WRITTEN REQUEST
In the court opinion, retype everything from "Decision Date11 April" down to "plaintiffs in error.".

## start PAGE EXTRACT

Southern Ry Co v. Commonwealth of Kentucky Davis v. Same 15 16, 1926

Decision Date11 April 1927
Docket NumberNos. 33,34,s. 33
Citation71 L.Ed. 934,274 U.S. 76,47 S.Ct. 542
PartiesSOUTHERN RY. CO. v. COMMONWEALTH OF KENTUCKY. DAVIS, Director General, v. SAME. Argued March 15-16, 1926
CourtU.S. Supreme Court

Mr. Edward P. Humphrey, of Louisville, Ky., for plaintiffs in error.

Mr. J. P. Hobson, of Frankfort, Ky., for the Commonwealth of Kentucky.

Mr. Justice BUTLER delivered the opinion of the Court.

A judgment against plaintiffs in error for franchise taxes imposed under the laws of Kentucky in respect of certain lines of railway was affirmed by the highest court of that state. 204 Ky. 388, 264 S. W. 850. And see 193 Ky. 474, 237 S. W. 11. Reversal is sought on the ground that, as applied, these laws contravene the due process clause of the Fourteenth Amendment.

The statutes1 (sections 4077-4081) provide that every foreign or domestic railway company, in addition to other taxes imposed by law, shall pay an annual tax on its franchise. The provisions apply whether the privilege is exercised by the corporation in its own name or in the name of another which it adopts. A company's railway system is deemed to include lines operated, leased, or controlled, whether technically owned or not. The tax is on intangible property. Where the railroad is partly within and partly without the state, the value of the intangible property so to be taxed may be determined substantially as follows: Capitalize the net railway operating income of the entire system for the accounting year last ended; assign to Kentucky its mileage proportion of that amount; deduct the assessed value of the tangible property otherwise taxed; and the remainder is the value taken as the basis for the franchise taxes. When the railroad is wholly within the state, the capitalized net, less the assessed value of tangible property on which other taxes are paid, is taken to be the value of intangible property. Greene v. Louis. & Interurban R. R. Co., 244 U. S. 499, 510, and cases cited, 37 S. Ct. 673, 61 L. Ed. 1280, Ann. Cas. 1917E, 88; Louis. & Nash. R. R. Co. v. Greene, 244 U. S. 522, 539, 37 S. Ct. 683, 61 L. Ed. 1291, Ann. Cas. 1917E, 97.

Plaintiff in error the Southern Railway Company is a Virginia corporation. The lines of its systems of railroads, exclusive of the Kentucky mileage in question, exceed 9,500 miles, and extend from Washington, D. C., into Virginia, the Carolinas, Tennessee, Georgia, Florida, Alabama, and Mississippi. The company also has a line from New Albany, Ind., to East St. Louis, Ill. It does not own any railroad in Kentucky. The 'Southern Railway Company in Kentucky' owns 127.63 miles, all of which are in that state. Its branches connect with the line of the Cincinnati, New Orleans & Texas Pacific Railway Company, which extends from Cincinnati to Chattanooga, and connects it with the system. Its stock is owned by the Virginia company. The same persons are officers of both. The lines of the Kentucky company are reported to public authorities and are advertised as a part of the system. The Mobile & Ohio Railroad Company, the Cumberland Railroad Company, and the Cumberland Railway Company own, in all, about 53.3 miles of railroad in Kentucky, but their lines are not connected with the lines of the Southern Railway Company in Kentucky. The Virginia company through stock ownership controls these companies; but they and the Southern Railway in Kentucky, in their own names and as owners, made reports and paid in full all taxes assessed under Kentucky laws on their tangible and intangible properties.

## end PAGE EXTRACT
## start RAW DATA

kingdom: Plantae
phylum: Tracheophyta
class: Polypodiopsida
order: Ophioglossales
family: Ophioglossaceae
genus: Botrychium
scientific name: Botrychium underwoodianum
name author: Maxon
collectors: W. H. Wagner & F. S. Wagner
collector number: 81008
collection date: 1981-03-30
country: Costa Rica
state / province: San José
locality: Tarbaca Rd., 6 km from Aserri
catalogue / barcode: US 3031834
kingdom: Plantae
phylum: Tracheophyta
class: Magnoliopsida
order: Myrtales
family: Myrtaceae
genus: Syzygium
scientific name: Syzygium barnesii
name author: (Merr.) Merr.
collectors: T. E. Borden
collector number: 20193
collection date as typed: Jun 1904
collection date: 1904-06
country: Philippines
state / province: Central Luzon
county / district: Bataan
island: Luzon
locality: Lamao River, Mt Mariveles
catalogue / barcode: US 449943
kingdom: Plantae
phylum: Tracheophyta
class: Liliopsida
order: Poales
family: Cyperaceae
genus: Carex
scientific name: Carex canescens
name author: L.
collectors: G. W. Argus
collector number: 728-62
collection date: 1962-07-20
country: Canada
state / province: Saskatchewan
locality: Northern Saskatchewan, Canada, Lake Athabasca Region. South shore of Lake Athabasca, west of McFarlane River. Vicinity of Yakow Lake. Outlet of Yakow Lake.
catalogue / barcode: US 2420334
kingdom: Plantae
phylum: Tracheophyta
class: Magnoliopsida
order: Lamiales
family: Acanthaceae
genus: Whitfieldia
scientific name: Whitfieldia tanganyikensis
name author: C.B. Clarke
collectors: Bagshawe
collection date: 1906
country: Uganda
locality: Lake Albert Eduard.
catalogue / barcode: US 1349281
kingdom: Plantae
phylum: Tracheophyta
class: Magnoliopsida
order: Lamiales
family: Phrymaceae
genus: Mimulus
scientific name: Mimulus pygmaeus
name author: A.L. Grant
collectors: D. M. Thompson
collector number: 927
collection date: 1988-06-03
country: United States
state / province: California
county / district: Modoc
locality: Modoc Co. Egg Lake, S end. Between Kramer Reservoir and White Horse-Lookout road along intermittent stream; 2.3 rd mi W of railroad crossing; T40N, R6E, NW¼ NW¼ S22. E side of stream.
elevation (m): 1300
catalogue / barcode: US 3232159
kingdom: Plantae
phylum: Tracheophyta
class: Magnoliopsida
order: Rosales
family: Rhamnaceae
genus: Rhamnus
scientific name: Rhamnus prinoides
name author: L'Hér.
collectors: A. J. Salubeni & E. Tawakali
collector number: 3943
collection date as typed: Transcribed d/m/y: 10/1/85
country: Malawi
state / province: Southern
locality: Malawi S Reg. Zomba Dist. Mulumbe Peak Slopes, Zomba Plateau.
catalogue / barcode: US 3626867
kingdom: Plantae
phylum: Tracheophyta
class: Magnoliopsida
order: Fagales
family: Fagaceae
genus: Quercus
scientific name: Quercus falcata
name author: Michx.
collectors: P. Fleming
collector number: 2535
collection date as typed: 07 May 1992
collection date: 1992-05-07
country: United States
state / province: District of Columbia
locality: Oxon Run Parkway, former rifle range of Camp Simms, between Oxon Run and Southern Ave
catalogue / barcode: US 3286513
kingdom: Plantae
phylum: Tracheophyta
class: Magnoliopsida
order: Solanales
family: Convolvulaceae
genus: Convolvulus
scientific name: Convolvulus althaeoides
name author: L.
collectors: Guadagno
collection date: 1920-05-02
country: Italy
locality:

## end RAW DATA

FULL OUTPUT
Decision Date11 April 1927
Docket NumberNos. 33,34,s. 33
Citation71 L.Ed. 934,274 U.S. 76,47 S.Ct. 542
PartiesSOUTHERN RY. CO. v. COMMONWEALTH OF KENTUCKY. DAVIS, Director General, v. SAME. Argued March 15-16, 1926
CourtU.S. Supreme Court

Mr. Edward P. Humphrey, of Louisville, Ky., for plaintiffs in error.